SAWT BEIRUT INTERNATIONAL

| 3 August 2021, Tuesday |

Mixing vaccines gives strong immune protection, Oxford study suggests

An Oxford University study showed that combining one dosage of the AstraZeneca vaccine with a dose of the Pfizer-BioNTech vaccine induced high concentrations of antibodies against the SARS-CoV2 spike IgG protein when doses were administered four weeks apart, and it produces strong immunological responses.

This study, published on the Lancet pre-print server, means all possible vaccination schedules involving the Oxford-AstraZeneca and Pfizer-BioNTech vaccines could potentially be used against Covid-19.

The impact of a mix-and-match strategy to vaccines, in which participants were given either the normal two injections of Oxford/AstraZeneca or Pfizer/BioNTech vaccine, or a combination of the two, was researched by Oxford scientists.

“The Com-COV study has evaluated ‘mix and match’ combinations of the Oxford and Pfizer vaccines to see to what extent these vaccines can be used interchangeably, potentially allowing flexibility in the UK and global vaccine roll-out,” said Professor Matthew Snape, Associate Professor in Paediatrics and Vaccinology at the University of Oxford, and Chief Investigator on the trial.

“The results show that when given at a four-week interval both mixed schedules induce an immune response that is above the threshold set by the standard schedule of the Oxford/AstraZeneca vaccine.”

The study discovered significant differences in antibody levels against the virus based on the vaccinations administered.

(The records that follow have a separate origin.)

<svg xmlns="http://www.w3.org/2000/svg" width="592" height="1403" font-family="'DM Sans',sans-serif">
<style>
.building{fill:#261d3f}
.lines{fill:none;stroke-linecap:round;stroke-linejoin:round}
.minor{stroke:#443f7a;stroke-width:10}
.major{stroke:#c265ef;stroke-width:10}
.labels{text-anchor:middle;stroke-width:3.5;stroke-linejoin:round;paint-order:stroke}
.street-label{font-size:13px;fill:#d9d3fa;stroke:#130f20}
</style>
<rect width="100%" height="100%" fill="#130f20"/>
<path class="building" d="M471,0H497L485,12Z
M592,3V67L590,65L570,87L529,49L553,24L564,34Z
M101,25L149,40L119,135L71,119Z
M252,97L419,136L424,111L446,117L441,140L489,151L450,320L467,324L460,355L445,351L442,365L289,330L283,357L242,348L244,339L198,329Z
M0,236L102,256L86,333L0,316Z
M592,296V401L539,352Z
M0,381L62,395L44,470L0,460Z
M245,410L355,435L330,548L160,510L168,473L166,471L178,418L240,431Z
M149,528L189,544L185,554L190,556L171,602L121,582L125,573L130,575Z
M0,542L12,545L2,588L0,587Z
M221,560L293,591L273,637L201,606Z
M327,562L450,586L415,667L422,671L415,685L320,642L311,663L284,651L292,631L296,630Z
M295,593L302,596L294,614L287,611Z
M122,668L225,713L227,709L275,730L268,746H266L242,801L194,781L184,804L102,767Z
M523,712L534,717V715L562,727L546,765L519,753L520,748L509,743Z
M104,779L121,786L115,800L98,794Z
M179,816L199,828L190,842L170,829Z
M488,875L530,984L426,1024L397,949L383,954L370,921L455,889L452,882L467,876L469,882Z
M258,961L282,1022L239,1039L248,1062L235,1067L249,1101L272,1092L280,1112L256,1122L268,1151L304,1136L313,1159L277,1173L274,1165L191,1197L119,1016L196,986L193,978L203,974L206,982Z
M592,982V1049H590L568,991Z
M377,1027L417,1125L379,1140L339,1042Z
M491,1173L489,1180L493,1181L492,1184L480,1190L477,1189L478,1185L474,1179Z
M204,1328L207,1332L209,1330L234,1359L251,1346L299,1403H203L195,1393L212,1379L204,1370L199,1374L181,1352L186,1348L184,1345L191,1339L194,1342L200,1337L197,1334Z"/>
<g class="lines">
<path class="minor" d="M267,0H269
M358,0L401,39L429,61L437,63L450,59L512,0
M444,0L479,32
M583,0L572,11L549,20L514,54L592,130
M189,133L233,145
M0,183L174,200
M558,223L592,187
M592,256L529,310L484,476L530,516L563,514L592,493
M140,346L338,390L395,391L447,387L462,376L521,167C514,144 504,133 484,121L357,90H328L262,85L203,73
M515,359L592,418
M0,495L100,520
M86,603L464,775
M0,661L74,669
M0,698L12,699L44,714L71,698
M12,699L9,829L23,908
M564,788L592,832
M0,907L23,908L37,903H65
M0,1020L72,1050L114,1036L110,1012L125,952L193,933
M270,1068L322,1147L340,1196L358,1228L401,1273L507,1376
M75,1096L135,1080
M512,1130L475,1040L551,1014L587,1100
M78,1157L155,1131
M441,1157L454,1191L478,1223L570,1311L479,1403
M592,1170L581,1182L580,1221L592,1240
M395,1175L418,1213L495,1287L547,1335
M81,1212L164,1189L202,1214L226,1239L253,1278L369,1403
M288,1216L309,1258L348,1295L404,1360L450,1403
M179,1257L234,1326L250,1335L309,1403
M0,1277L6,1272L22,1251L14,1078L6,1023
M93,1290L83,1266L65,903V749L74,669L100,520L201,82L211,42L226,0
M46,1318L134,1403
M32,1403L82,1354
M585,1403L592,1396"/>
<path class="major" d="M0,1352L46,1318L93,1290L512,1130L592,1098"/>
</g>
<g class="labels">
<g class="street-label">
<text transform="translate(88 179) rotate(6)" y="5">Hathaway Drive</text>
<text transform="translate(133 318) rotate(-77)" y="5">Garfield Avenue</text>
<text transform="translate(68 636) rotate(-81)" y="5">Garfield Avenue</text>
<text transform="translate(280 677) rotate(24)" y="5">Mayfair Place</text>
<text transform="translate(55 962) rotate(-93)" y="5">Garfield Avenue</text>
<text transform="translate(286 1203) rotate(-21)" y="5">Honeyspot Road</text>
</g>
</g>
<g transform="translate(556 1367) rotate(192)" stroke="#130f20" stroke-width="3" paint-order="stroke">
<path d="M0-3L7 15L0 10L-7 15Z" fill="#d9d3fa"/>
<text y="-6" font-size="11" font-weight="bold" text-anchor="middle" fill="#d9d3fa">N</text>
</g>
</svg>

While two doses of Pfizer were most effective, one injection of Oxford vaccine followed by a Pfizer booster was nearly as effective.

The results also showed that those who have already had two doses of the AstraZeneca vaccine may have a higher immune response if a different vaccination is given as a booster if it is required.

Only a few of the vaccination combinations that can be used have been studied.

However, if combining vaccinations is found to be safe and effective, it might help speed up the process of protecting billions of people.